* Work task *
Return every line of the records below verbatim, in the same order and with the same line breaks.

Raw data below:

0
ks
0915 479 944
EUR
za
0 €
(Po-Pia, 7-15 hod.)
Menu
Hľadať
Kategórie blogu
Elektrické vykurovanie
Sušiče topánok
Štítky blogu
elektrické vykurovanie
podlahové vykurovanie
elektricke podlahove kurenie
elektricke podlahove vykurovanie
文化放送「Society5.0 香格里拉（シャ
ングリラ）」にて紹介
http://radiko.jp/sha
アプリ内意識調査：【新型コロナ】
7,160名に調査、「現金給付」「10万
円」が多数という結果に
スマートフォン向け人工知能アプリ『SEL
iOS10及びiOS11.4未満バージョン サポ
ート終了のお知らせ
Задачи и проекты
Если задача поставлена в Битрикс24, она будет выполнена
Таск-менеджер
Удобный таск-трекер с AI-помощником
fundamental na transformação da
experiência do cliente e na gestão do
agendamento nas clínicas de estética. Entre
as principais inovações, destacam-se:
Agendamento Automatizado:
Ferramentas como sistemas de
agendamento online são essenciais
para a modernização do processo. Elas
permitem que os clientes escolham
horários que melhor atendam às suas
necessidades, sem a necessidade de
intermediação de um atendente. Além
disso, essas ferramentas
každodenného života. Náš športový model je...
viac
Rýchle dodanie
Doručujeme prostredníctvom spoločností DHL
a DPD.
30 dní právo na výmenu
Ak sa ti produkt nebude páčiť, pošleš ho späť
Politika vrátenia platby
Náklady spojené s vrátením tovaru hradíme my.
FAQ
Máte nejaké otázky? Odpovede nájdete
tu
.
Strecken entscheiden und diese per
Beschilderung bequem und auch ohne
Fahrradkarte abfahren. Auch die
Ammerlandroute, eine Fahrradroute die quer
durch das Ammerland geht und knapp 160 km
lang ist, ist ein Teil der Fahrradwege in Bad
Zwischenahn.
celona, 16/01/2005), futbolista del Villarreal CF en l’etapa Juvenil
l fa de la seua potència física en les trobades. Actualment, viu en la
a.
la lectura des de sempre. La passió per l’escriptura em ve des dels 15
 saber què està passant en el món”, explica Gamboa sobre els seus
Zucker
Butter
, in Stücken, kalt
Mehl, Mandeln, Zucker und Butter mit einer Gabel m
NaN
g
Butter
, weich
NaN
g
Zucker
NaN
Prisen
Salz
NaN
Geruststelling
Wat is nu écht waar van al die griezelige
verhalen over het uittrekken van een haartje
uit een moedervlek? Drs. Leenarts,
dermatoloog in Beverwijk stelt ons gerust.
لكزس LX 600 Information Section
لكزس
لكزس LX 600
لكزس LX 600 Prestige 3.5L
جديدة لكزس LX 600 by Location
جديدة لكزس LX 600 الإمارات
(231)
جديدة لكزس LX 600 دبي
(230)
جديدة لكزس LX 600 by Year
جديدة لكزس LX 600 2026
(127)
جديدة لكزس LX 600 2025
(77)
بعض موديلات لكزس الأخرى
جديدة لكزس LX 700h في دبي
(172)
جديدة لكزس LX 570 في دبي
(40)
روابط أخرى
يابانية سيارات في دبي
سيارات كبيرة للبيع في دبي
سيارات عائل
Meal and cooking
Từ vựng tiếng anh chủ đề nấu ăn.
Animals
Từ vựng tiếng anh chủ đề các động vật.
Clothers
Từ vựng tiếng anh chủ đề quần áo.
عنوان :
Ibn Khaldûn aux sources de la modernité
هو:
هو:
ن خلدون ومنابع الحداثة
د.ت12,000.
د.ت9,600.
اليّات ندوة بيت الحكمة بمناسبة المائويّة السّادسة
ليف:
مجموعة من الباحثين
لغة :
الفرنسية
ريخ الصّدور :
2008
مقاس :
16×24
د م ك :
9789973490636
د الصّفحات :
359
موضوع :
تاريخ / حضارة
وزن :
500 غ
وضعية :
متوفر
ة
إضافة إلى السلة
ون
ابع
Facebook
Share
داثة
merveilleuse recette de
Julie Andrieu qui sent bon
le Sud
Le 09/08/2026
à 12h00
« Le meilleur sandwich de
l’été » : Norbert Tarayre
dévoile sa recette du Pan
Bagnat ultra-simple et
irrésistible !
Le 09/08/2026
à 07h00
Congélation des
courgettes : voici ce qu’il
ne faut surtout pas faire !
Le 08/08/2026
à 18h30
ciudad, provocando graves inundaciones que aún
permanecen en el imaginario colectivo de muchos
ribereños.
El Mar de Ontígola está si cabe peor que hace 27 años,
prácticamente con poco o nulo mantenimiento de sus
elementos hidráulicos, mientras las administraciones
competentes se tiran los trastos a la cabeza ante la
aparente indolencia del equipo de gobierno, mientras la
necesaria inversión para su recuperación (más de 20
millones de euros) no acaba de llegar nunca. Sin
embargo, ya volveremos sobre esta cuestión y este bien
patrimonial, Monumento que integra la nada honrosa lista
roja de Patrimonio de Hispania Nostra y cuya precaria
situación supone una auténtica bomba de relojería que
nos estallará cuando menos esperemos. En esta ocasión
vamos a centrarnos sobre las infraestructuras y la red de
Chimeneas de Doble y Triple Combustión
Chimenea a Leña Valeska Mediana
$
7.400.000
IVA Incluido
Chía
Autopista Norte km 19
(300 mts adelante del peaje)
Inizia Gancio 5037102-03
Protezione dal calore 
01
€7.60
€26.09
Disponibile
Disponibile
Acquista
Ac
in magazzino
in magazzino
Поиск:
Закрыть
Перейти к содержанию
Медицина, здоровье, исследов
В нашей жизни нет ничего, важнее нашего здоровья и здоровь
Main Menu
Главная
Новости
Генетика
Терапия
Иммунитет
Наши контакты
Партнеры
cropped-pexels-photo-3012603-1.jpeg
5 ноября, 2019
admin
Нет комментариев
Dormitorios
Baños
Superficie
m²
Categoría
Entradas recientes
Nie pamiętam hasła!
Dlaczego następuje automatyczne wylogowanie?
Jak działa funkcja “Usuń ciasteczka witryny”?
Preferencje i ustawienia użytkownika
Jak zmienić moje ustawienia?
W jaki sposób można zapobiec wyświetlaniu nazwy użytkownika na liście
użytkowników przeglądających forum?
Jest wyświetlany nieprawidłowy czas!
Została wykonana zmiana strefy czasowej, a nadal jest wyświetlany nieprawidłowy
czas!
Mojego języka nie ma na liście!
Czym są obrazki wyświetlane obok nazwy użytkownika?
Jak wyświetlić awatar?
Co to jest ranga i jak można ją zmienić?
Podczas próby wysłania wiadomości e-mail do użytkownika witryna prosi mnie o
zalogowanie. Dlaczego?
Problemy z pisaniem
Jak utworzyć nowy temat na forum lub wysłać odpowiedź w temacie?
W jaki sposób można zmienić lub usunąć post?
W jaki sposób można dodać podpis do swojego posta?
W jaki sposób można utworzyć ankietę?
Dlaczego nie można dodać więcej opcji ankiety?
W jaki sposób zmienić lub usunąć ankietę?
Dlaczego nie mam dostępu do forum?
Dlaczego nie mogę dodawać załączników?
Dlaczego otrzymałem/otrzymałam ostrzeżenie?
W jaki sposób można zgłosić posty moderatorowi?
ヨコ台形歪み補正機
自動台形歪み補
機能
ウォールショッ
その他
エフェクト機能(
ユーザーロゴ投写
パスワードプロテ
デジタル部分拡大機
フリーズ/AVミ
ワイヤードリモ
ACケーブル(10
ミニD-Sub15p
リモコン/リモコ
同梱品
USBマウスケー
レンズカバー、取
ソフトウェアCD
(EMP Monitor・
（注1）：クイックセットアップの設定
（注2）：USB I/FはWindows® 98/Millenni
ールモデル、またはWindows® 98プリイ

End of Raw data.

* Response below *
0
ks
0915 479 944
EUR
za
0 €
(Po-Pia, 7-15 hod.)
Menu
Hľadať
Kategórie blogu
Elektrické vykurovanie
Sušiče topánok
Štítky blogu
elektrické vykurovanie
podlahové vykurovanie
elektricke podlahove kurenie
elektricke podlahove vykurovanie
文化放送「Society5.0 香格里拉（シャ
ングリラ）」にて紹介
http://radiko.jp/sha
アプリ内意識調査：【新型コロナ】
7,160名に調査、「現金給付」「10万
円」が多数という結果に
スマートフォン向け人工知能アプリ『SEL
iOS10及びiOS11.4未満バージョン サポ
ート終了のお知らせ
Задачи и проекты
Если задача поставлена в Битрикс24, она будет выполнена
Таск-менеджер
Удобный таск-трекер с AI-помощником
fundamental na transformação da
experiência do cliente e na gestão do
agendamento nas clínicas de estética. Entre
as principais inovações, destacam-se:
Agendamento Automatizado:
Ferramentas como sistemas de
agendamento online são essenciais
para a modernização do processo. Elas
permitem que os clientes escolham
horários que melhor atendam às suas
necessidades, sem a necessidade de
intermediação de um atendente. Além
disso, essas ferramentas
každodenného života. Náš športový model je...
viac
Rýchle dodanie
Doručujeme prostredníctvom spoločností DHL
a DPD.
30 dní právo na výmenu
Ak sa ti produkt nebude páčiť, pošleš ho späť
Politika vrátenia platby
Náklady spojené s vrátením tovaru hradíme my.
FAQ
Máte nejaké otázky? Odpovede nájdete
tu
.
Strecken entscheiden und diese per
Beschilderung bequem und auch ohne
Fahrradkarte abfahren. Auch die
Ammerlandroute, eine Fahrradroute die quer
durch das Ammerland geht und knapp 160 km
lang ist, ist ein Teil der Fahrradwege in Bad
Zwischenahn.
celona, 16/01/2005), futbolista del Villarreal CF en l’etapa Juvenil
l fa de la seua potència física en les trobades. Actualment, viu en la
a.
la lectura des de sempre. La passió per l’escriptura em ve des dels 15
 saber què està passant en el món”, explica Gamboa sobre els seus
Zucker
Butter
, in Stücken, kalt
Mehl, Mandeln, Zucker und Butter mit einer Gabel m
NaN
g
Butter
, weich
NaN
g
Zucker
NaN
Prisen
Salz
NaN
Geruststelling
Wat is nu écht waar van al die griezelige
verhalen over het uittrekken van een haartje
uit een moedervlek? Drs. Leenarts,
dermatoloog in Beverwijk stelt ons gerust.
لكزس LX 600 Information Section
لكزس
لكزس LX 600
لكزس LX 600 Prestige 3.5L
جديدة لكزس LX 600 by Location
جديدة لكزس LX 600 الإمارات
(231)
جديدة لكزس LX 600 دبي
(230)
جديدة لكزس LX 600 by Year
جديدة لكزس LX 600 2026
(127)
جديدة لكزس LX 600 2025
(77)
بعض موديلات لكزس الأخرى
جديدة لكزس LX 700h في دبي
(172)
جديدة لكزس LX 570 في دبي
(40)
روابط أخرى
يابانية سيارات في دبي
سيارات كبيرة للبيع في دبي
سيارات عائل
Meal and cooking
Từ vựng tiếng anh chủ đề nấu ăn.
Animals
Từ vựng tiếng anh chủ đề các động vật.
Clothers
Từ vựng tiếng anh chủ đề quần áo.
عنوان :
Ibn Khaldûn aux sources de la modernité
هو:
هو:
ن خلدون ومنابع الحداثة
د.ت12,000.
د.ت9,600.
اليّات ندوة بيت الحكمة بمناسبة المائويّة السّادسة
ليف:
مجموعة من الباحثين
لغة :
الفرنسية
ريخ الصّدور :
2008
مقاس :
16×24
د م ك :
9789973490636
د الصّفحات :
359
موضوع :
تاريخ / حضارة
وزن :
500 غ
وضعية :
متوفر
ة
إضافة إلى السلة
ون
ابع
Facebook
Share
داثة
merveilleuse recette de
Julie Andrieu qui sent bon
le Sud
Le 09/08/2026
à 12h00
« Le meilleur sandwich de
l’été » : Norbert Tarayre
dévoile sa recette du Pan
Bagnat ultra-simple et
irrésistible !
Le 09/08/2026
à 07h00
Congélation des
courgettes : voici ce qu’il
ne faut surtout pas faire !
Le 08/08/2026
à 18h30
ciudad, provocando graves inundaciones que aún
permanecen en el imaginario colectivo de muchos
ribereños.
El Mar de Ontígola está si cabe peor que hace 27 años,
prácticamente con poco o nulo mantenimiento de sus
elementos hidráulicos, mientras las administraciones
competentes se tiran los trastos a la cabeza ante la
aparente indolencia del equipo de gobierno, mientras la
necesaria inversión para su recuperación (más de 20
millones de euros) no acaba de llegar nunca. Sin
embargo, ya volveremos sobre esta cuestión y este bien
patrimonial, Monumento que integra la nada honrosa lista
roja de Patrimonio de Hispania Nostra y cuya precaria
situación supone una auténtica bomba de relojería que
nos estallará cuando menos esperemos. En esta ocasión
vamos a centrarnos sobre las infraestructuras y la red de
Chimeneas de Doble y Triple Combustión
Chimenea a Leña Valeska Mediana
$
7.400.000
IVA Incluido
Chía
Autopista Norte km 19
(300 mts adelante del peaje)
Inizia Gancio 5037102-03
Protezione dal calore 
01
€7.60
€26.09
Disponibile
Disponibile
Acquista
Ac
in magazzino
in magazzino
Поиск:
Закрыть
Перейти к содержанию
Медицина, здоровье, исследов
В нашей жизни нет ничего, важнее нашего здоровья и здоровь
Main Menu
Главная
Новости
Генетика
Терапия
Иммунитет
Наши контакты
Партнеры
cropped-pexels-photo-3012603-1.jpeg
5 ноября, 2019
admin
Нет комментариев
Dormitorios
Baños
Superficie
m²
Categoría
Entradas recientes
Nie pamiętam hasła!
Dlaczego następuje automatyczne wylogowanie?
Jak działa funkcja “Usuń ciasteczka witryny”?
Preferencje i ustawienia użytkownika
Jak zmienić moje ustawienia?
W jaki sposób można zapobiec wyświetlaniu nazwy użytkownika na liście
użytkowników przeglądających forum?
Jest wyświetlany nieprawidłowy czas!
Została wykonana zmiana strefy czasowej, a nadal jest wyświetlany nieprawidłowy
czas!
Mojego języka nie ma na liście!
Czym są obrazki wyświetlane obok nazwy użytkownika?
Jak wyświetlić awatar?
Co to jest ranga i jak można ją zmienić?
Podczas próby wysłania wiadomości e-mail do użytkownika witryna prosi mnie o
zalogowanie. Dlaczego?
Problemy z pisaniem
Jak utworzyć nowy temat na forum lub wysłać odpowiedź w temacie?
W jaki sposób można zmienić lub usunąć post?
W jaki sposób można dodać podpis do swojego posta?
W jaki sposób można utworzyć ankietę?
Dlaczego nie można dodać więcej opcji ankiety?
W jaki sposób zmienić lub usunąć ankietę?
Dlaczego nie mam dostępu do forum?
Dlaczego nie mogę dodawać załączników?
Dlaczego otrzymałem/otrzymałam ostrzeżenie?
W jaki sposób można zgłosić posty moderatorowi?
ヨコ台形歪み補正機
自動台形歪み補
機能
ウォールショッ
その他
エフェクト機能(
ユーザーロゴ投写
パスワードプロテ
デジタル部分拡大機
フリーズ/AVミ
ワイヤードリモ
ACケーブル(10
ミニD-Sub15p
リモコン/リモコ
同梱品
USBマウスケー
レンズカバー、取
ソフトウェアCD
(EMP Monitor・
（注1）：クイックセットアップの設定
（注2）：USB I/FはWindows® 98/Millenni
ールモデル、またはWindows® 98プリイ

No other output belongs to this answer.